Je me trouvais dans une pièce à côté, et je prêtais vaguement l'oreille - barbé, abruti comme d'habitude par ce pensum familial du dimanche.
Mon père, toujours prompt à jouer sur les mots, dit en passant :
« Une ville pour les homos, ça, Serqueux... »

J'étais surpris et dégoûté d'entendre ces « adultes » plaisanter ainsi sur le sexe - surtout mon père.
Ma famille n'a jamais su nous parler de la chose, à nous ses enfants - ou alors de façon très sporadique, artificielle et clinique.

A cette époque, quand j'avaise onze, douze ans, la sexualité, qu'elle fût hétéro ou homo, c'était encore la grande inconnue pour moi.
Loin d'y voir un horizon de bonheur et de liberté, le sexe m'apparaissait alors comme la chose à faire entre deux êtres – une obligation, un devoir, un truc trivial, presque sale.
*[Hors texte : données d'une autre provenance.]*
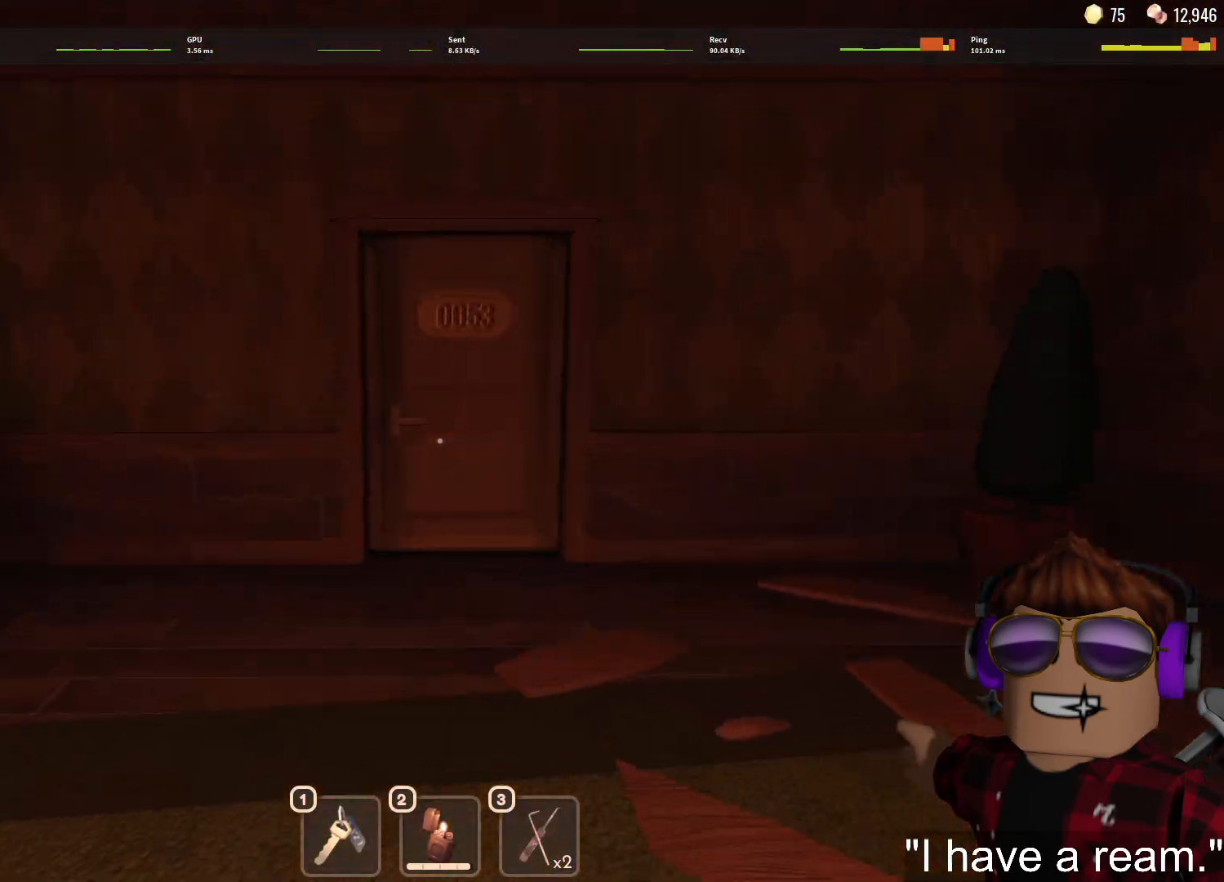
{"keys": ["w"], "mouse": [], "events": []}
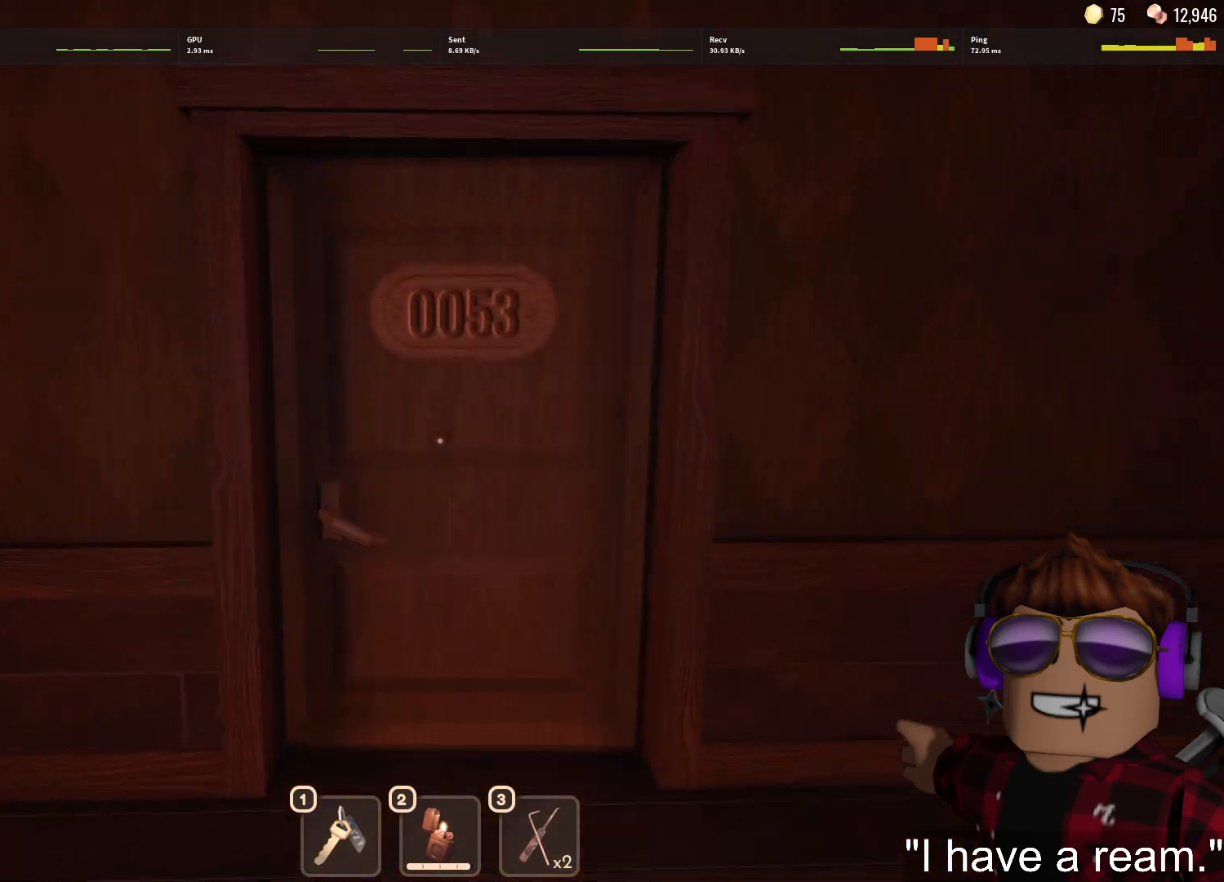
{"keys": ["w"], "mouse": [], "events": []}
A la limite, une nécessité futile, une préoccupation un peu vulgaire qui viendrait s'insérer dans la vie, comme ça, et dont il faudrait s'acquitter de temps en temps – comme nous le faisons avec d'autres besoins naturels.

Quand mes émois se précisèrent, l'ignorance resta.
Au lycée, même pris dans les plus grands transports pour un garçon, je me demandais : mais comment ferons-nous, lui et moi ? Qu'est-ce qu'on va faire ?
Le terme de sodomie résonnait à mes oreilles un peu comme lobotomie, appendicectomie, un truc du genre.
Qu'est-ce que ça venait faire là ?
Cette chose bizarre et incongrue ?
Dans mes sentiments si purs, si symphoniques ?

Le paradoxe s'accentua lorsque je fis des déclarations autour de moi comme quoi j'étais homo, alors que je ne possédais pas encore la moindre expérience dans ce domaine. Je me fondais sur les émois ressentis pour tel ou tel garçon – ce en quoi j'avais assez raison, finalement : on peut se fier à ses sentiments d'amour – ils sont vrais, révélateurs, même teintés d'idéal et de chimères – même barrés par les névroses et les peurs.
Par moments, je retirais même de cette différence une sorte de fierté, je me scandalisais à la moindre remarque homophobe.

Mes amis, eux, semblaient s'étonner en silence de ce que je demeurasse seul.
J'affirmais que j'étais gay, oui, mais avec qui ?

Moi non plus, je ne comprenais pas.
Je sortais beaucoup, mais je ne rencontrais jamais aucun homo.

Les garçons qui me séduisaient – voire que j'attirais peut-être un peu – ils avaient des copines...
J'avais toujours très peur de me tromper avec eux, de faire un faux-pas, qu'ils se moquent de moi tout à coup.
J'écrivis des lettres, convoquai même un type à un rendez-vous, mais ce ne fut que four et veste.
La copine d'un mec vint même me trouver une fois pour me dire en rigolant : « Bah alors Baptiste, comme ça, on écrit des lettres d'amour à mon copain ? »

Les hétéros ne comprennent pas, cela.
Je veux dire, que cette solitude est affreuse comme tout. Elle est tragique, nullement secondaire, nullement l'affaire de quelques pédés infantiles et chochottes.

Heureusement, au bout d'un moment, on finit par rencontrer quelqu'un, et le pas est franchi.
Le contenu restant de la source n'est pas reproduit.